Il ressort de cette nouvelle étude, menée par des chercheurs du Centre français de la recherche scientifique (CNRS), que depuis le Moyen Âge, les activités humaines constituent le facteur d’évolution prépondérant de la taille des espèces animales domestiques et sauvages : "la taille des animaux domestiques augmente tandis que celle des animaux sauvages diminue".
Pourtant, pendant les 7.000 ans précédant cette époque, la taille des animaux domestiques et sauvages "évoluait de manière synchrone et analogue, suggérant que les changements environnementaux et climatiques influençaient alors davantage cette évolution morphologique", révèlent les scientifiques.
Dans un communiqué, le CNRS s'est félicité de ces conclusions "inédites sur une telle échelle de temps", estimant qu'elle offrent "un cadre de compréhension précieux pour analyser l’adaptation des espèces animales face aux pressions anthropiques passées et actuelles".
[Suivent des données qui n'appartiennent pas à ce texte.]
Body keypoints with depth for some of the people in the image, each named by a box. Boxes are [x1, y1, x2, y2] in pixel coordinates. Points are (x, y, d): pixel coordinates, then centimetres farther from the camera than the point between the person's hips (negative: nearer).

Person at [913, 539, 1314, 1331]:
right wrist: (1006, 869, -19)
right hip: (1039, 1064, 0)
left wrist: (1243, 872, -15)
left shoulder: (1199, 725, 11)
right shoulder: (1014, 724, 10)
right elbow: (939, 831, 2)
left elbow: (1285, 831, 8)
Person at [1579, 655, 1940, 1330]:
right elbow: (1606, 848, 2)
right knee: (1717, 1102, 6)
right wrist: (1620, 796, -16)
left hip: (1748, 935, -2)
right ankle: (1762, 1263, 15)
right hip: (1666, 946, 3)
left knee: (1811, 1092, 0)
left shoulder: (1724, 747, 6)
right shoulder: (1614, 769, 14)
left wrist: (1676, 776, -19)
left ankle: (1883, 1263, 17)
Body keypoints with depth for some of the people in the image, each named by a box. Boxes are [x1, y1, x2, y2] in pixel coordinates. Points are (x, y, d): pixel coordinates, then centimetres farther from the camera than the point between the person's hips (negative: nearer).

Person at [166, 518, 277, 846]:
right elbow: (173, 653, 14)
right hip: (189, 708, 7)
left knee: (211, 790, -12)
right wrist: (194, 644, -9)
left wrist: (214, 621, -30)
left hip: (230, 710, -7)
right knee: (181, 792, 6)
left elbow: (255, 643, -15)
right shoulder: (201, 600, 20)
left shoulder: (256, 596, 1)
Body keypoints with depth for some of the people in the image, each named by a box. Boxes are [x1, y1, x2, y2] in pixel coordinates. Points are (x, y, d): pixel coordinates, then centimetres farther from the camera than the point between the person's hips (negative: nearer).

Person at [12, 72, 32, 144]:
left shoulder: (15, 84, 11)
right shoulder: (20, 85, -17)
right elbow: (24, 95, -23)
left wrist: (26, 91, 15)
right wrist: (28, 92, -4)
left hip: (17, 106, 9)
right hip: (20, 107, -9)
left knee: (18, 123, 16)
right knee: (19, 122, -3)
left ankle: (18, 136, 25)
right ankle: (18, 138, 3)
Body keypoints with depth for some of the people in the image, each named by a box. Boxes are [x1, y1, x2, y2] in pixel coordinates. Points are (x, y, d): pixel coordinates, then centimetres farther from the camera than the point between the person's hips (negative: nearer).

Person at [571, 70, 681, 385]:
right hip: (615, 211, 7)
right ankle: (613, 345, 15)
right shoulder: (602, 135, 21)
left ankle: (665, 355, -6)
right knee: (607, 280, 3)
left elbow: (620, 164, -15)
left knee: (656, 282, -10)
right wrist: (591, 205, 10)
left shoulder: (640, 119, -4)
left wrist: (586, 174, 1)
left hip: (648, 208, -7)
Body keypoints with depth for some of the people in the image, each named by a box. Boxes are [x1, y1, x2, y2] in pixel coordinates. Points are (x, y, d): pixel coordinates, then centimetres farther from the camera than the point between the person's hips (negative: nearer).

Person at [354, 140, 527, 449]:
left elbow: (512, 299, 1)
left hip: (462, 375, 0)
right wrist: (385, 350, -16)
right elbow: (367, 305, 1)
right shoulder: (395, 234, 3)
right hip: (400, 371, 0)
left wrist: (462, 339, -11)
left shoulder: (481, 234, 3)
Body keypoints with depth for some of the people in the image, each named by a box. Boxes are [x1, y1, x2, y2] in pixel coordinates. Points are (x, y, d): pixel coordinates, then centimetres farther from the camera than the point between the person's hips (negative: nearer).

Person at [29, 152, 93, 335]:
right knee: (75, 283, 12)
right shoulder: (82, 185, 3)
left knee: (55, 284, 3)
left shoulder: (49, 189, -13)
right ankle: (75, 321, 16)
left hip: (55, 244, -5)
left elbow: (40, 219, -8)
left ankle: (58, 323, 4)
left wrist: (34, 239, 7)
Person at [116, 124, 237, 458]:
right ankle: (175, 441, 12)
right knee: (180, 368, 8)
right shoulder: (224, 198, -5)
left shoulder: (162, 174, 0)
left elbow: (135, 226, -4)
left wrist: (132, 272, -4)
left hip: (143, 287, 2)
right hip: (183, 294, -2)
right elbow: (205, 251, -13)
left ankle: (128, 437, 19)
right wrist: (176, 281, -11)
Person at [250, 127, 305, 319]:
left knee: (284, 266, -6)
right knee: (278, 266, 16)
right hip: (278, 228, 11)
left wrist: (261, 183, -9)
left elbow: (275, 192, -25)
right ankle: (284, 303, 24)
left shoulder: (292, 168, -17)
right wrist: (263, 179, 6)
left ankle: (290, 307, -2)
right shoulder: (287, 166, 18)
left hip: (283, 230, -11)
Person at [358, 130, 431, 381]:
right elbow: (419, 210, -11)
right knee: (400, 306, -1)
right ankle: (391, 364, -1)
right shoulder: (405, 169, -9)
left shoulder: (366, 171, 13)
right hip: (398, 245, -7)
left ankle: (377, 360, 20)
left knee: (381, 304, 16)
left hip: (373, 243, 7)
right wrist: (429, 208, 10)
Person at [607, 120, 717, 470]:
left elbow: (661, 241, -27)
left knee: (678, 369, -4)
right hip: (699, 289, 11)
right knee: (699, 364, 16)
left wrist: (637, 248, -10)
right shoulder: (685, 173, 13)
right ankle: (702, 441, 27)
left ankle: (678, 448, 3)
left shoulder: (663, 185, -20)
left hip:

Dans le détail, les chercheurs expliquent l'augmentation de la taille des espèces domestiques (mouton, chèvre, cochon, vache, poule, lapin) depuis 1.000 ans notamment par "une anthropisation inouïe des environnements, une recherche active de gains de productivité et un développement des outils de sélection".
En revanche, l’impact humain sur la réduction de la taille des espèces sauvages (cerf, lièvre, renard) résulte, selon eux, de "l’intensification de la chasse, de la fragmentation et de la réduction des habitats naturels".
D’après le CNRS, cette étude d’une ampleur sans précédent, publiée cette semaine dans la revue scientifique PNAS, est le fruit d’une collaboration étroite et interdisciplinaire entre bioarchéologues, modélisateurs du climat et acteurs de l’archéologie préventive et programmée.
Les résultats obtenus ont nécessité plus de 80.000 mesures d’ossements issues de 311 sites archéologiques du sud de la France. Leur croisement avec des données paléoenvironnementales, paléoclimatiques et archéologiques, relevées durant les 30 dernières années sur la région étudiée, a mis en évidence ainsi "les liens étroits et évolutifs entre les sociétés humaines et leur environnement, et illustre l’impact croissant des activités humaines sur les populations animales", conclut le centre de recherche français.